◆ **Aim of the task**:
Go over the entries and report the lines where the word "Saint" occurs.

◆ **Supplied data**:
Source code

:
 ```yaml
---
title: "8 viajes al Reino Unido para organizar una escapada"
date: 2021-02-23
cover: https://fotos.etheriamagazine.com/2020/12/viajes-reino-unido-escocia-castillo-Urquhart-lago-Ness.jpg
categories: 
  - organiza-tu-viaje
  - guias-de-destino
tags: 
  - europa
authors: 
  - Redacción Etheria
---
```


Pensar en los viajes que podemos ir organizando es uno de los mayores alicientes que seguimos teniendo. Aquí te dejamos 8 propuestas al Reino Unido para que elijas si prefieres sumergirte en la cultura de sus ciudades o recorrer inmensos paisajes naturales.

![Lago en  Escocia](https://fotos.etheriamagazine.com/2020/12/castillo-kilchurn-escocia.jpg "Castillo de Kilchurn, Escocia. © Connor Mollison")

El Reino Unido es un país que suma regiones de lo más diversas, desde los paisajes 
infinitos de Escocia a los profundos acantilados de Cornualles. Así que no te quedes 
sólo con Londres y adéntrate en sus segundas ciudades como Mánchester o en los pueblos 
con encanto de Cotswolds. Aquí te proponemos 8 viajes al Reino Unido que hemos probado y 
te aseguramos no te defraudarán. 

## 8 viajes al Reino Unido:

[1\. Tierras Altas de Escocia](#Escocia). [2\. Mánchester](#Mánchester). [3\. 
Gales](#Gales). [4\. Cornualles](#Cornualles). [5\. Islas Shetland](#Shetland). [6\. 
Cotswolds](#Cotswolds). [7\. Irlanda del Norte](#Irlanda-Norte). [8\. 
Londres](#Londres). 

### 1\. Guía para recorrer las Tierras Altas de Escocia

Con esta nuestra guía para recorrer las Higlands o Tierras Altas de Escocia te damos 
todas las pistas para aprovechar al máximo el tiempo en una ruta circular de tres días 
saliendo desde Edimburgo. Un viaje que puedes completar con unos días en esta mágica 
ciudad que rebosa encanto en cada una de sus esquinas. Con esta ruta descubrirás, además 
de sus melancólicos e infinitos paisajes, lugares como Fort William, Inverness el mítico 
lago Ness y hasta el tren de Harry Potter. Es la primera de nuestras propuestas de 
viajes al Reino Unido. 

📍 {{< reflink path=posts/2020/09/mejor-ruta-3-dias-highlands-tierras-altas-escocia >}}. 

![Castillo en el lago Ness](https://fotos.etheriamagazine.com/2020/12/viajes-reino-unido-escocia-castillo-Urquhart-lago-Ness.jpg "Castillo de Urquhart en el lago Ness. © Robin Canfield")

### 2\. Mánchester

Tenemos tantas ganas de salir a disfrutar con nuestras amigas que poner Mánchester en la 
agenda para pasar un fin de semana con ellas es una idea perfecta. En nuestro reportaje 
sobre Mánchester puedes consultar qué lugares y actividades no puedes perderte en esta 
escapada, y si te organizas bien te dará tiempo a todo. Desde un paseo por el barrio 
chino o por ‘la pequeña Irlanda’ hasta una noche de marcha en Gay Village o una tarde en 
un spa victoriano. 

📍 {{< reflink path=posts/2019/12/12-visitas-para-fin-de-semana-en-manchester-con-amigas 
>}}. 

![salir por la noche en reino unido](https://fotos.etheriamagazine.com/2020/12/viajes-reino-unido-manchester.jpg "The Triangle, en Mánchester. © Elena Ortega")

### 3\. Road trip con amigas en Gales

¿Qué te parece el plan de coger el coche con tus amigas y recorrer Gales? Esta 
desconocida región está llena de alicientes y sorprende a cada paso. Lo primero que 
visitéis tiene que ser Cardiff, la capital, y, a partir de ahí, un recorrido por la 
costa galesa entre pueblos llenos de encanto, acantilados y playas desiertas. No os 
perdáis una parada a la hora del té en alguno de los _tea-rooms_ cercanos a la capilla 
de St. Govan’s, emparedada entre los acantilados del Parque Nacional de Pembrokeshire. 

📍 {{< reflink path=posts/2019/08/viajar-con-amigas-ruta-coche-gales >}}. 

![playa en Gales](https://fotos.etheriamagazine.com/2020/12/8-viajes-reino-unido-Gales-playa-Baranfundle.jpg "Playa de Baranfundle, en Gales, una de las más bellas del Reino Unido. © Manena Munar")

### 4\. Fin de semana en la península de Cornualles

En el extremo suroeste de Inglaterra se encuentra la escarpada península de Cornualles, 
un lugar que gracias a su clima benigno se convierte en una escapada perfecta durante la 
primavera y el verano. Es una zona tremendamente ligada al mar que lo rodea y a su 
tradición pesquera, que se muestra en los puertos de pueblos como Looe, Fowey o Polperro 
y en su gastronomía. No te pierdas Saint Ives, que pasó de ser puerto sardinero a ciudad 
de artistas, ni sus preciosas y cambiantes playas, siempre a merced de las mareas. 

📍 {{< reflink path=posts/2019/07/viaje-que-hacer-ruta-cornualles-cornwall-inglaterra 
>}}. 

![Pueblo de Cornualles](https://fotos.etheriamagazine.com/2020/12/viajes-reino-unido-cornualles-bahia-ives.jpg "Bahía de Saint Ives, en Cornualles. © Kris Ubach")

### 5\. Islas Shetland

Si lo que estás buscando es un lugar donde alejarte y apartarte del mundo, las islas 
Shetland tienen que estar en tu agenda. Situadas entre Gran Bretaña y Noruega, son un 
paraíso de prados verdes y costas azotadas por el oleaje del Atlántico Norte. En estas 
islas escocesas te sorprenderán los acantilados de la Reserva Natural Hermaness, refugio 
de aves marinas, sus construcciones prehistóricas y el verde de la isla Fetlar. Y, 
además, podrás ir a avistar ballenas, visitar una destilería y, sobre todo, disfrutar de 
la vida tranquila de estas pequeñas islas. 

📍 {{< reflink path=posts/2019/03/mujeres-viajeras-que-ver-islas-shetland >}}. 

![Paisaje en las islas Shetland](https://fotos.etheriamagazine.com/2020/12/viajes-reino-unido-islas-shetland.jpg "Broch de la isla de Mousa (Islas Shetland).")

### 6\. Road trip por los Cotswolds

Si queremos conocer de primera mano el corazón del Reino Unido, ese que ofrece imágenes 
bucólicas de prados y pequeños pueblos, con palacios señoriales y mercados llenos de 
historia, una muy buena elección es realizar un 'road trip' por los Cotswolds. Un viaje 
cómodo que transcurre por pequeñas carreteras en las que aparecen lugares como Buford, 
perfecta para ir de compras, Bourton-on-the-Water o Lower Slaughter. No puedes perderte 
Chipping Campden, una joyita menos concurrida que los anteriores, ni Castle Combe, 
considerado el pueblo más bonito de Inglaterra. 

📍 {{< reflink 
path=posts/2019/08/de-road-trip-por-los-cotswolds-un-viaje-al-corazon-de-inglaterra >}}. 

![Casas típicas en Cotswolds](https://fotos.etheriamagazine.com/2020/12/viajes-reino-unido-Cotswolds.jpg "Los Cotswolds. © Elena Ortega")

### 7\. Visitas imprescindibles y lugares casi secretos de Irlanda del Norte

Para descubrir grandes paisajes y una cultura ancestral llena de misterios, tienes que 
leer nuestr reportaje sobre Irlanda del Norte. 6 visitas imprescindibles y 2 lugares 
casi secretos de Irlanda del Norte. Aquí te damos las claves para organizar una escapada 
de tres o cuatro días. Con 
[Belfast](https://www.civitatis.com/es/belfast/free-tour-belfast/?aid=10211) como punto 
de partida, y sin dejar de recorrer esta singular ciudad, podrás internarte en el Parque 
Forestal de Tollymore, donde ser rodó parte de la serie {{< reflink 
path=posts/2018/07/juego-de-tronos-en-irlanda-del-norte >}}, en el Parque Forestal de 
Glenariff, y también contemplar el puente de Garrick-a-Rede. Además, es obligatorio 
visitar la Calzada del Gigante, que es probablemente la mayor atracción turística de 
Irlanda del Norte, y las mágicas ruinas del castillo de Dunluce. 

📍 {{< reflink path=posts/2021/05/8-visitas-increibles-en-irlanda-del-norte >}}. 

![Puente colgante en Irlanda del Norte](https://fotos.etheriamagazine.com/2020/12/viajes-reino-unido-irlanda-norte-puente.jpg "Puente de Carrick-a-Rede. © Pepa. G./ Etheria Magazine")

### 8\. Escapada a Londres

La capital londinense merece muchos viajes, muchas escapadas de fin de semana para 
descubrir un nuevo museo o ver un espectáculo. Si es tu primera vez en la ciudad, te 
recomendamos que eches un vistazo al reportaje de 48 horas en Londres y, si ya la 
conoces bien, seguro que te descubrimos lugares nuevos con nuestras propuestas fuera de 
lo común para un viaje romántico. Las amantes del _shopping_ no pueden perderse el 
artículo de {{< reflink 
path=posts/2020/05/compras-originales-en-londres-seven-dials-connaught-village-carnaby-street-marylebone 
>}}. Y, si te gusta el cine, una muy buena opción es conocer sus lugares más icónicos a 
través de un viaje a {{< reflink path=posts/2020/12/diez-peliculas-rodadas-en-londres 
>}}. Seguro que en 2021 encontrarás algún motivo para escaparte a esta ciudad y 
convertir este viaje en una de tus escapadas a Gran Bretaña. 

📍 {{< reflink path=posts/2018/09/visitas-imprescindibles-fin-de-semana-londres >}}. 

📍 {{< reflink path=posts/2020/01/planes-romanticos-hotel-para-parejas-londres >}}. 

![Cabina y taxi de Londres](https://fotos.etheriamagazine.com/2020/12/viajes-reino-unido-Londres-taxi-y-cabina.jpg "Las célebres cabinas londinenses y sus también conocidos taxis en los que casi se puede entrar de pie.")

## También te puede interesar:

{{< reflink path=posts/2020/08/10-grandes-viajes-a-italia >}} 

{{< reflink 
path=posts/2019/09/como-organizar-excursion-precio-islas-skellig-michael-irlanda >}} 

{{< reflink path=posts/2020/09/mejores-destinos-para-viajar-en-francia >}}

◆ **Solution to this exercise**:
y en su gastronomía. No te pierdas Saint Ives, que pasó de ser puerto sardinero a ciudad 
![Pueblo de Cornualles](https://fotos.etheriamagazine.com/2020/12/viajes-reino-unido-cornualles-bahia-ives.jpg "Bahía de Saint Ives, en Cornualles. © Kris Ubach")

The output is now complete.